Plaque organization


When searching for who might be in a list, the phone company knew to put names in alphabetical order. Yellow pages and other tools are appropriate for additional information beyond the basic function of finding a name and the link to a number. A plaque in anything other than alphabetical order degrades to resemble a phone book by street, not too much worse if you know there is a street, you know its name, and you can spell it. We reject the misordered rank and casualty category approach on the 1909 plaque. We believe that we can correct some names and fill in some blanks shown on the 1909 obelisk plaque.


The War Department is structured from General of the Army to Private Soldier and all ranks, units, and specialties between. The War Department had twice been wiped from the map of the south before Kings Mountain 07Oct1780. The patriots had no regimental numbers and no commanding general. Loosely organized local militia units were joined by refugee groups and stragglers focused upon the task of eliminating the threat from Patrick Ferguson to “March the army over the mountains, hang the leaders, and lay waste with fire and the sword.” Militias had a few officers commisssioned by the several states. Their mission was to maintain local defense and order as needed. If needed too much, their herds would wander and their crops would nott grow to use in barns and pantries. For a day or two here and there, perhaps up to three months committment for available young men, the militia was mission specific.

People referred to soldiers with respect using their highest known rank. We thus see references to multiple generals, colonels, majors, and captains in pension declarations five decades after the battle. There were no generals at BKM. James Crabtree was captain of a company which Col Arthur Campbell needed to protect lead, salt, and gunpowder sources at home. James insisted on going to BKM as a sergeant orderly for Col William Campbell. Soldiers knew James Curry as a militia sergeant. The war department showed him as Private James Corry. John Beattie was a commisssioned militia ensign. Second lietenant was not in the vocabulary of Black’s Fort.

We leave the rank of a soldier, where known, as the subject of his individual biographical sketch instead og the group plaque.


Leaders from the county miltias who fought at Kings Mountain range from clear to obscure. William Campbell of Washington Co VA, John Sevier of Washington Co NC, Isaac Shelby of Sullivan Co NC, and Benjamin Cleveland of Wilkes Co NC were the clear leaders who answered the alarm of Charles McDowell of Burke Co NC. Col James Williams was gathering remnants from Sumter’s SC militia and some NC recruits who joined the overmountain volunteers at Cowpens.
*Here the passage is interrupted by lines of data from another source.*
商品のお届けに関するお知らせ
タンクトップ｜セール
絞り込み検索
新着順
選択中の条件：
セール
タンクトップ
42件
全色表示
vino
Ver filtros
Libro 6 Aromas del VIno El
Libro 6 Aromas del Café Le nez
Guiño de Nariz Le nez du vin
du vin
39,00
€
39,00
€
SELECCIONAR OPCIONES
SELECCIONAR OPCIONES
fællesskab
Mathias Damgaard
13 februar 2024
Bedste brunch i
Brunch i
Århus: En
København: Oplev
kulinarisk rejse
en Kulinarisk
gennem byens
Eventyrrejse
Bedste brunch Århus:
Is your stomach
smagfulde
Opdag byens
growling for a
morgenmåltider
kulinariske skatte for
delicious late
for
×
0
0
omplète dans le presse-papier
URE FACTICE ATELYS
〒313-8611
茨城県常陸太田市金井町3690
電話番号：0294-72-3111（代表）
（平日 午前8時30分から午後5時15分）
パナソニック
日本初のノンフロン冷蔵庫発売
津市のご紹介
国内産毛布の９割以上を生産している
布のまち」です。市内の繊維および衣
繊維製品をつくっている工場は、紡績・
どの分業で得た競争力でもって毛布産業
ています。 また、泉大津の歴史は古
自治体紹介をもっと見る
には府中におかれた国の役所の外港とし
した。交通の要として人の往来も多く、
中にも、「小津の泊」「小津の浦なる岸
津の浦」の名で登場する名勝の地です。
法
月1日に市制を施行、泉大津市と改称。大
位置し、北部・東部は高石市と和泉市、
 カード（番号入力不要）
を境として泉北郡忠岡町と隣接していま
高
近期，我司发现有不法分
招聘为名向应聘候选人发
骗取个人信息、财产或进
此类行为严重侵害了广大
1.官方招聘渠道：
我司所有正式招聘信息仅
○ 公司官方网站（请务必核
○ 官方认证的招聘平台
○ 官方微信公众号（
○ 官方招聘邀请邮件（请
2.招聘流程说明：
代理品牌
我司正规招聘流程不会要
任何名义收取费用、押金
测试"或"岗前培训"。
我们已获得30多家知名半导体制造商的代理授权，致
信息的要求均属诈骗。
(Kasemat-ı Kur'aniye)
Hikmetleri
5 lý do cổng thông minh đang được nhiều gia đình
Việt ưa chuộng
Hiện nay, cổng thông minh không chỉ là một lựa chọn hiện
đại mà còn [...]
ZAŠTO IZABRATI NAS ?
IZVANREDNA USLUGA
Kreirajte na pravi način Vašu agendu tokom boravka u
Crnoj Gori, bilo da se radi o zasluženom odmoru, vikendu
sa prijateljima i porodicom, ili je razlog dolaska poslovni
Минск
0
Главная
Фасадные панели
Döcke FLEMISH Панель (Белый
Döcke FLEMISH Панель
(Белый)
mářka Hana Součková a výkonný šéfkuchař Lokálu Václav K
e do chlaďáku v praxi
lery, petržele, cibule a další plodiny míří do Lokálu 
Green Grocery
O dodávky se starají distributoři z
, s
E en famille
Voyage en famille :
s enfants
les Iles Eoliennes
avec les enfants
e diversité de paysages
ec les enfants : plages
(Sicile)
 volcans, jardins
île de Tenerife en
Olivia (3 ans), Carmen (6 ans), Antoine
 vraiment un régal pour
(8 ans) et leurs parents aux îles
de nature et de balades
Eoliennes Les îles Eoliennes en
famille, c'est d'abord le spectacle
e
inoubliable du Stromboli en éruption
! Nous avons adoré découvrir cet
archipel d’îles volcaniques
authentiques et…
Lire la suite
Major Joseph Winston of Surry County NC reinforced Cleveland. Brandon, Lacey, and Graham (Hambright) rallied parts of their militias from Union Disctrict, York District and Old Tryon County. Some of Col Elijah Clarke’s Georgia refugee militia joined the fight. North Carolina lists so many officers at BKM that Cornwallis could have been overwhlemed and the war ended on 08Oct1780. For 900 soldiers, we limit the commanders to the ten most conspicuous and lump stragglers in with them. Where obvious, some majors and captains names are shown. Cammander has some geographical connotation though various individuals joined diffenerent units farther from home.
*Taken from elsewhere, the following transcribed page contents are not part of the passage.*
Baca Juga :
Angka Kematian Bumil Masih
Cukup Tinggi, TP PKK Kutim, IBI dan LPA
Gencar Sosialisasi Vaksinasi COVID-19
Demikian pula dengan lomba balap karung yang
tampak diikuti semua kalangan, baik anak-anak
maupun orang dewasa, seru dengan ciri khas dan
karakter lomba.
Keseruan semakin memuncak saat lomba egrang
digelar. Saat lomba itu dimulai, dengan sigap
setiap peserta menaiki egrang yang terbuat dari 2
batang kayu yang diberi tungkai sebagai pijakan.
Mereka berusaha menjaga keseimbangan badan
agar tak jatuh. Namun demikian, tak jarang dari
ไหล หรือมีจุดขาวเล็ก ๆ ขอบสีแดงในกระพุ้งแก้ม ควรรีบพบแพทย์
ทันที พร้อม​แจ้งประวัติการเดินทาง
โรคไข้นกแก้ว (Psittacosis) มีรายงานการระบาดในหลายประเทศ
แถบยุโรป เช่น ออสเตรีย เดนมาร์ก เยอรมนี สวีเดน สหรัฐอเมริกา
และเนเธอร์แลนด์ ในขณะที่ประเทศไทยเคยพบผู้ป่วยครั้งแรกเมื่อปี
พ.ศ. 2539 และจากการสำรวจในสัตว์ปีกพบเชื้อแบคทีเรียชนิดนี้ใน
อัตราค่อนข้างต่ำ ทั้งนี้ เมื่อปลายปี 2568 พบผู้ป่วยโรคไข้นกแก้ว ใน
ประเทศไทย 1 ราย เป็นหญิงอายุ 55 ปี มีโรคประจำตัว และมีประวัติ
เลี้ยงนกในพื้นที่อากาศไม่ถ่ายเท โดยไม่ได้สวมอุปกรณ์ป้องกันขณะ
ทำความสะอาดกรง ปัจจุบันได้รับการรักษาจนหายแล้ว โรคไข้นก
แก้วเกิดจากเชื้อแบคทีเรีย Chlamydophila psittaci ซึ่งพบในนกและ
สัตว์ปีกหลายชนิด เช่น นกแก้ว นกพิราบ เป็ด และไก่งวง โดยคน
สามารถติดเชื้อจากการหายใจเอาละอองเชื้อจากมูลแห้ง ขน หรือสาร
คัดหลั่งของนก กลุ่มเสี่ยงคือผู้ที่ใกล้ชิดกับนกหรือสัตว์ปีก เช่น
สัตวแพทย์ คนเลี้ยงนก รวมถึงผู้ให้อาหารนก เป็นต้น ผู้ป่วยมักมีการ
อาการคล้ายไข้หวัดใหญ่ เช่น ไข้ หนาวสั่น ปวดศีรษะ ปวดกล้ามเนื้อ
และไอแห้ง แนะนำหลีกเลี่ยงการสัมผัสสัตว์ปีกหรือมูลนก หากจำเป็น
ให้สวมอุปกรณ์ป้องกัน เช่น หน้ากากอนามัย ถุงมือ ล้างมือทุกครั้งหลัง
A souce of evidence for calling a person a casualty of the Battle of Kings Mountain is shown. Federal Pension Application (FPA) file numbers, South Carolina audited accounts provided by Bobby Moss, Draper’s, White’s, and Summers’ books are a starting point. The FPA, for those who had them is the nearest to a serial number and DD214 which has been passed along to us. Much of the evidence is conflicting. We honor the reader’s opinion to refute the dominant conclusion regarding any individual.